I'm so glad you chimed in because I've seen others on this board that just don't post as much anymore, but can never remember their screen names.  I'm so glad to hear you are 10 years NED.  Continued health and thanks for the update.  If you didn't post this before about your status, it would be a nice post for the community to let them know how you are doing after all these years.  Good to see your post again.

Kim

Kazenmax's picture
Kazenmax
Posts: 343
Joined: Feb 2016

I started out as stage 3b Rectal cancer. About 2 years the cancer returned in my left lung making me stage 4. However, both times I had no lymph involvement. So I guess even within stages.... there are degrees to consider.

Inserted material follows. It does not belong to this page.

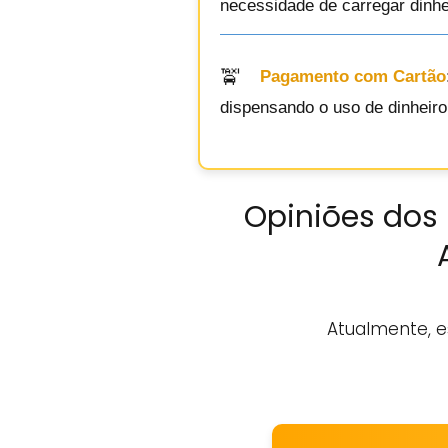
necessidade de carregar dinhei
Pagamento com Cartão
dispensando o uso de dinheir
Opiniões dos 
Atualmente, e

Both times and all during treatment my CEA never got above 2.

k

Butt's picture
Butt
Posts: 289
Joined: May 2018

i started with 2200 ( it is not a typo). After 12 chemos I was in 30s. After a liver resection I was around 5. After that it started going down. I thought it was sensitive for me. I had a recurrance with CEA 1.7. Both me and oncologist were shocked.

shu273's picture
shu273
Posts: 33
Joined: Apr 2019

I'm on this forum because my Husband was diagnosed with Colon Cancer this past January. His CEA level was never high. My primary care doctor explained to me that no individuals CEA is a set number and it is only used as a marker. So, what is the number when diagnosed, Then after Sugery, and then during and after Chemo. In his case it never really fluctuated. It seems that it is just a tool in the toolbox but not really used as diagnostic. I would not worry at all about the number. You have a diagnosis, the next step is the game plan. Then get a second opinion or third. Then get busy following through on the plan that you choose. You will begin to feel empowered. You are young and that gives you an advantage already. Also, if you are healthy-fit, lean, active, eat healthy, etc. you have another huge advantage. My primary care said that being young and healthy wont keep a person from getting cancer but it is huge in the statistics of those that get through cancer treatment and move on with a long healthy life. In the words of my dearest friend and cancer survivor herself - you have cancer but you are not going to die of cancer. Keep that in your mind and heart and stay in touch as you progress through this. You will meet many people in this forum and I have found it to be incredibly helpful and comforting. We are all with you on this journey.